Dyrektor sportowy Renault podzielił się także wrażeniami, jakie sprawił na nim Robert Kubica. Wiadomo było już wcześniej, iż po testach krakowianin narzekał na przyczepność i docisk, ale był szczęśliwy.
- To na pewno było dla niego interesujące wydarzenie, a nam było miło zobaczyć go ponownie w bolidzie F1. Przetestował cały weekend Grand Prix w jeden dzień. Robert się zmienił, był łagodniejszy i nie był podekscytowany pytając o każdy detal ustawień bolidu.
- Jednak jego komentarze sprawiły, że poczuliśmy się jak za dawnych czasów. Zdawaliśmy sobie sprawę, że powrót po sześciu latach przerwy może być trudny, ale Robert spisał się znakomicie - zakończył Pername.

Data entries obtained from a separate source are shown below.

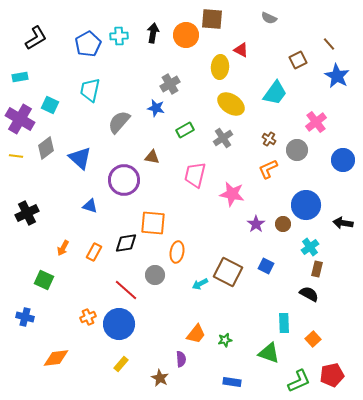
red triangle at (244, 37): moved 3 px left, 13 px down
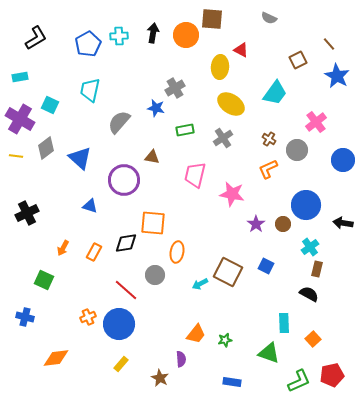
gray cross at (170, 84): moved 5 px right, 4 px down
green rectangle at (185, 130): rotated 18 degrees clockwise
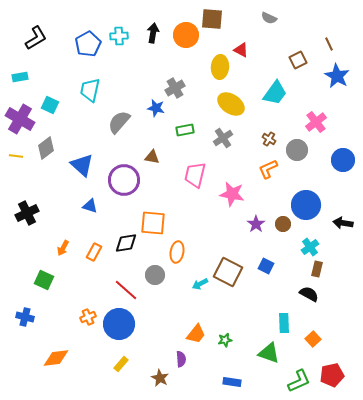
brown line at (329, 44): rotated 16 degrees clockwise
blue triangle at (80, 158): moved 2 px right, 7 px down
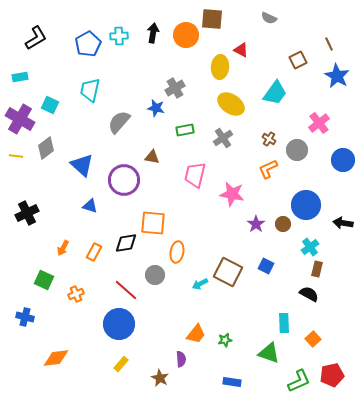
pink cross at (316, 122): moved 3 px right, 1 px down
orange cross at (88, 317): moved 12 px left, 23 px up
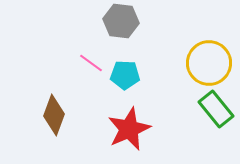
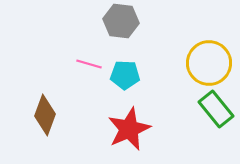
pink line: moved 2 px left, 1 px down; rotated 20 degrees counterclockwise
brown diamond: moved 9 px left
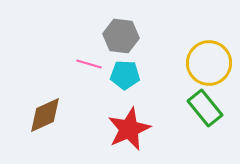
gray hexagon: moved 15 px down
green rectangle: moved 11 px left, 1 px up
brown diamond: rotated 45 degrees clockwise
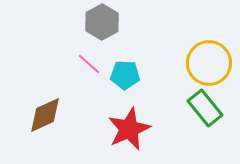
gray hexagon: moved 19 px left, 14 px up; rotated 24 degrees clockwise
pink line: rotated 25 degrees clockwise
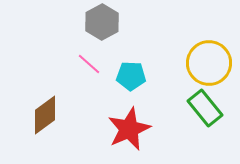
cyan pentagon: moved 6 px right, 1 px down
brown diamond: rotated 12 degrees counterclockwise
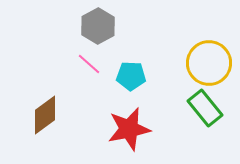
gray hexagon: moved 4 px left, 4 px down
red star: rotated 12 degrees clockwise
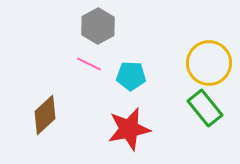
pink line: rotated 15 degrees counterclockwise
brown diamond: rotated 6 degrees counterclockwise
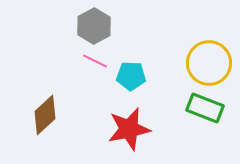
gray hexagon: moved 4 px left
pink line: moved 6 px right, 3 px up
green rectangle: rotated 30 degrees counterclockwise
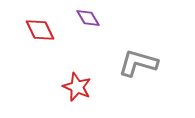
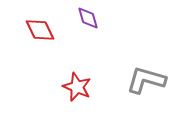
purple diamond: rotated 15 degrees clockwise
gray L-shape: moved 8 px right, 17 px down
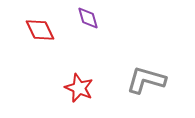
red star: moved 2 px right, 1 px down
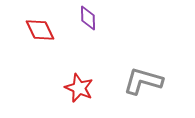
purple diamond: rotated 15 degrees clockwise
gray L-shape: moved 3 px left, 1 px down
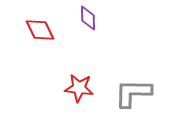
gray L-shape: moved 10 px left, 12 px down; rotated 15 degrees counterclockwise
red star: rotated 16 degrees counterclockwise
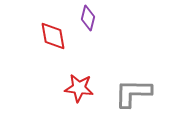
purple diamond: rotated 15 degrees clockwise
red diamond: moved 13 px right, 6 px down; rotated 16 degrees clockwise
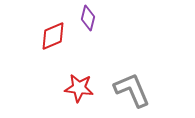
red diamond: rotated 76 degrees clockwise
gray L-shape: moved 1 px left, 3 px up; rotated 66 degrees clockwise
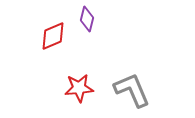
purple diamond: moved 1 px left, 1 px down
red star: rotated 12 degrees counterclockwise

Dla Roberta Kubicy prywatne testy Renault były powrotem za kierownicę bolidu F1 po ponad sześcioletniej przerwie. W lutym 2011 roku polski kierowca uległ poważnemu wypadkowi podczas Rajdu Ronde di Andora w którym doznał poważnych obrażeń, zwłaszcza prawej ręki. Teraz Polak chce wrócić do regularnego ścigania na torze.